WORK TASK 1: Could you quote the comment exchange about the papal encyclical and the Church's consistency word for word, in full?

EXCERPT PROVIDED:
[Start of section]

Those are continuous to you?
And I am not inferring that the latter (section 80) is correct since actual chattel slavery was enjoined by God to the Jews in Leviticus 25:44-46 with perpetuity spelled out and the NAB using "chattel" also. So section 80 erred in calling something intrinsically evil that God enjoined while He never enjoined the really intrinsically evil like bestiality or witchcraft.
Bill,
What are your arguing for, other than doubts re: the consistency / wisdom of the Church?
I mean that as an honest question. I see this kind of criticism in the Church all the time, and wonder to what constructive purpose it might be ordered to. Please clarify.
Yes.
Amy, you make a couple of remarks that need to be addressed:
"But I wonder if the detail and specificity it contains is necessary." If you've read other encyclicals, social or not, they also contain levels of specificity. Each Pope speaks to the particular problems of his age. In this sense, they are time-bound. If Benedict, or his predecessors, spoke only in terms of eternal truth, you and others would fault him for not being specific enough, for being ahistorical, for refusing to recognize the here-and-now.

[End of section]

ENTRIES PROVIDED:
[Start of section]

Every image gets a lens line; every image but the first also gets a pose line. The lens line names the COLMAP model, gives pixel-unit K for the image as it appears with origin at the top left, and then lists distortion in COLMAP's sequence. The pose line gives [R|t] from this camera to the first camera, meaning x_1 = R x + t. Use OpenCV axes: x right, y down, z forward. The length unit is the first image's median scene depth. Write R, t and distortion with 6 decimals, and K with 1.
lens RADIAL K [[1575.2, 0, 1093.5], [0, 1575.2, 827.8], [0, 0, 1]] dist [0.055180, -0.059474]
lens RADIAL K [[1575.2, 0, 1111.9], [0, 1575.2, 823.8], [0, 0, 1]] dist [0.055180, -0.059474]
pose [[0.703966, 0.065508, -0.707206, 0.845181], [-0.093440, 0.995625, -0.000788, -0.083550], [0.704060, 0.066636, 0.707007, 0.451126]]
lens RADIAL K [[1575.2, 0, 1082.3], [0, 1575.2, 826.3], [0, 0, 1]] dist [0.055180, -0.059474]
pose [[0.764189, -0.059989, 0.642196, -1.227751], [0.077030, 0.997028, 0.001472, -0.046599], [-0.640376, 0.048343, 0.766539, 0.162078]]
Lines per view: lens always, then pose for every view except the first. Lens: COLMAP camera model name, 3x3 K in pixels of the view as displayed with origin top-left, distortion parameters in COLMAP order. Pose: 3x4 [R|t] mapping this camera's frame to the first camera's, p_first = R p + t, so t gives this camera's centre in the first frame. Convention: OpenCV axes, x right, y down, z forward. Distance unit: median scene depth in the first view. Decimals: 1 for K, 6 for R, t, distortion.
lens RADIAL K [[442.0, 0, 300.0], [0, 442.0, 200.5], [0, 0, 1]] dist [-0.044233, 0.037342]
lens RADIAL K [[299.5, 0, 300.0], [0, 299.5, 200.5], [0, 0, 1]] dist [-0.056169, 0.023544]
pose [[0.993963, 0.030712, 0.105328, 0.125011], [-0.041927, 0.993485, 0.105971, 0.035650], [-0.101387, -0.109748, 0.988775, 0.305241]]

[End of section]

WORK TASK 2: Can you change "displayed" to "shown" in the entries, from the line containing "Lines per view: lens" through the final line of the entries, inclusive, and return only those lines with nothing else altered?

WRITTEN ANSWER 1:
Those are continuous to you?
And I am not inferring that the latter (section 80) is correct since actual chattel slavery was enjoined by God to the Jews in Leviticus 25:44-46 with perpetuity spelled out and the NAB using "chattel" also. So section 80 erred in calling something intrinsically evil that God enjoined while He never enjoined the really intrinsically evil like bestiality or witchcraft.
Bill,
What are your arguing for, other than doubts re: the consistency / wisdom of the Church?
I mean that as an honest question. I see this kind of criticism in the Church all the time, and wonder to what constructive purpose it might be ordered to. Please clarify.
Yes.
Amy, you make a couple of remarks that need to be addressed:
"But I wonder if the detail and specificity it contains is necessary." If you've read other encyclicals, social or not, they also contain levels of specificity. Each Pope speaks to the particular problems of his age. In this sense, they are time-bound. If Benedict, or his predecessors, spoke only in terms of eternal truth, you and others would fault him for not being specific enough, for being ahistorical, for refusing to recognize the here-and-now.

WRITTEN ANSWER 2:
Lines per view: lens always, then pose for every view except the first. Lens: COLMAP camera model name, 3x3 K in pixels of the view as shown with origin top-left, distortion parameters in COLMAP order. Pose: 3x4 [R|t] mapping this camera's frame to the first camera's, p_first = R p + t, so t gives this camera's centre in the first frame. Convention: OpenCV axes, x right, y down, z forward. Distance unit: median scene depth in the first view. Decimals: 1 for K, 6 for R, t, distortion.
lens RADIAL K [[442.0, 0, 300.0], [0, 442.0, 200.5], [0, 0, 1]] dist [-0.044233, 0.037342]
lens RADIAL K [[299.5, 0, 300.0], [0, 299.5, 200.5], [0, 0, 1]] dist [-0.056169, 0.023544]
pose [[0.993963, 0.030712, 0.105328, 0.125011], [-0.041927, 0.993485, 0.105971, 0.035650], [-0.101387, -0.109748, 0.988775, 0.305241]]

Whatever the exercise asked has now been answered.